I was angered by my friend's inability to appreciate the craft, the deft storytelling and wordplay and tasteful rap(?! yes, and it didn't bother me at all), the groove, the mix of aural influence. Like a Sigur Ros, elbow, Peter Gabriel, J.B. , Postal Service, Notwist,Beck/Prince mashup- and it worked. If she found the music too challenging, she didn't understand me very well. This is the kind of artist I am, but I haven't been upfront with this side of myself, offering palatable pop and pushing my darker eccentricities aside. I've let the polite face be the ambassador of my inner self for too long. And now I realize that California has undone the hardness of New York living.
I started Midwest, went east, toughened up (too much), moved west, softened up (too much)

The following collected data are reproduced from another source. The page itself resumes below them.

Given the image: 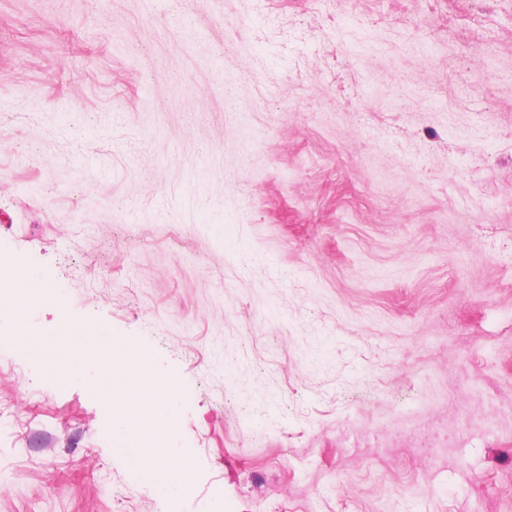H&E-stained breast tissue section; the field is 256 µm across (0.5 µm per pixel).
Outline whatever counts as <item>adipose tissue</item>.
Masks as SVG:
<instances>
[{"mask_svg":"<svg viewBox=\"0 0 512 512\" xmlns=\"http://www.w3.org/2000/svg\"><path fill=\"white\" fill-rule=\"evenodd\" d=\"M31 274L26 270L14 269L0 277V321L10 326H18L23 310L29 305L30 298L16 294L14 285L29 280ZM69 342L66 364L73 374L83 373L101 353H110V360L99 366L96 372V384L103 397L120 401L128 389L125 369L136 365L144 371H151L153 358L147 351L136 350L120 345L111 332L105 328L74 327L68 332ZM180 400L179 384L175 378L166 377L156 385L147 387L143 392L140 415L164 424L168 429H176V406Z\"/></svg>","mask_w":512,"mask_h":512,"instance_id":"ef3b65f1","label":"adipose tissue"}]
</instances>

Two nights later my wife and I found ourselves scrambling to find songs to play at a gig that had been handed to us the morning of. I pulled out all the stops, and slowed down time onstage, living in the moment of it, playing with the audience, inviting their playfulness, joining in their fun. It was the culmination of "effortless mastery," the amazing book that taught me to laugh at my mistakes, that music isn't hard- its eather familiar or unfamiliar, get familiar and it just comes out of you naturally. It wasn't Glenn versus the audience anymore. I had underestimated them for too long. They aren't the enemy.
We were rewarded with much applause, many kind words (and the encouragement is food for the soul of a musician plagued by self-doubt).

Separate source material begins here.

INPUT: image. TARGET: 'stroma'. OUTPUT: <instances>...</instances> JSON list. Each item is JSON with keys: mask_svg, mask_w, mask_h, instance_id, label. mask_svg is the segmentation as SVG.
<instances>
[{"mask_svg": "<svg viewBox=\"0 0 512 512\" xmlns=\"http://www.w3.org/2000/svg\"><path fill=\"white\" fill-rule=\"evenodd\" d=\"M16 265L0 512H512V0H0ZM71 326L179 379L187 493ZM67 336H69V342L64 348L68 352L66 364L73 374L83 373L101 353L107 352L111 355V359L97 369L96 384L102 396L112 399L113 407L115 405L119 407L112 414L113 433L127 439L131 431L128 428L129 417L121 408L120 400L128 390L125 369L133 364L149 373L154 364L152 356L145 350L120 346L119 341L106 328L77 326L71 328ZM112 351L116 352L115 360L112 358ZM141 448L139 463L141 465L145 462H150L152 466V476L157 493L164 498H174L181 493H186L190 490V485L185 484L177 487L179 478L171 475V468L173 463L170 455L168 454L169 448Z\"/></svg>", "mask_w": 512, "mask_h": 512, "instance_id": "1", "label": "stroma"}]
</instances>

And when I got home I started to read Gavin's wincingly soul-baring blog. Like a diary. He reminded me that it is the work of the artist to share what we have gone through not simply for our own catharsis or process, but for others to learn from. And I learned a lot about myself through his experiences and I will now pay the favor forward.

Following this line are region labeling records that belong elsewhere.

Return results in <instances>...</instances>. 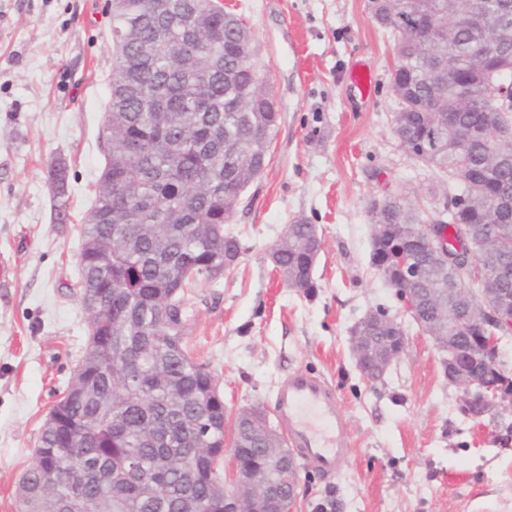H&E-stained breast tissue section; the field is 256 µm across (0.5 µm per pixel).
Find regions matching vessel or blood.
Wrapping results in <instances>:
<instances>
[{
  "label": "vessel or blood",
  "mask_w": 512,
  "mask_h": 512,
  "mask_svg": "<svg viewBox=\"0 0 512 512\" xmlns=\"http://www.w3.org/2000/svg\"><path fill=\"white\" fill-rule=\"evenodd\" d=\"M273 412L297 460L326 478L349 464L351 446L343 405L322 379L294 371L275 391Z\"/></svg>",
  "instance_id": "obj_1"
}]
</instances>
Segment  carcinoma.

Instead of being jealous of all the skills he posseses, or Elliott Smith has with chords and melody, or the octaves of Jeff Buckley, or the whatever of anyone, I need to take stock of and utilize my assests. This is not vain braggings, but a reminder to the artist in me that has been stifled by self doubt for so long;

I have a way of presenting things in ways that people have not been able to articulate, and I'm doing it in my music.
I am writing the kind of music I like to listen to without sounding like a blatant copy of the music I listen to, yet I've reached the level where I know how to do that too.
I write clever and intelligent lyrics that are universal, even when drawn from personal experience
I am proficient on the saxophone
I have lots of software, plug-ins, and synths/drum machines
I can play guitar well, and have finally connected it to my ear the way I had with saxophone
I can play bass even better
I am playing drums better than I ever have before, although I should improve
I have gotten better at the piano, and some of my best songs are performed on it.
I am finally getting better at singing and braver at it.
I own several guitars, a bass, two keyboards, and have access to laptops. I need to start sequencing backing tracks so I won't feel naked on stage
I'm okay with being naked on stage.
My wife is an amazing vocalist and an even better encourager.
I have a lot of friends everywhere I've ever lived, even California, with many amazing skills that can be tapped with mutually beneficial results:
a party promoter/co-ordinator, a photographer/rock journalist,
a graphic designer/web design guru, video directors, other musicians who have been where I am and are where I want to get to.
I have a pool of students who are interested in my musical comings and goings, and its time I let them in on what we're doing.
I CAN get enough people to do a pay for play club,as much as I hate the idea of paying to play.


Now here are some things I will need to get to the next level:
Photos of us.
a band, be it people I know, or a laptop, or an ipod.
I could use some work in arranging
to let people know what it is I do and who I am
To accept who I used to be and start letting Chelbie in on that world without fear of shame or hurting her feelings.
Some more gigs

Ok, this is my dream here it goes, watch it grow.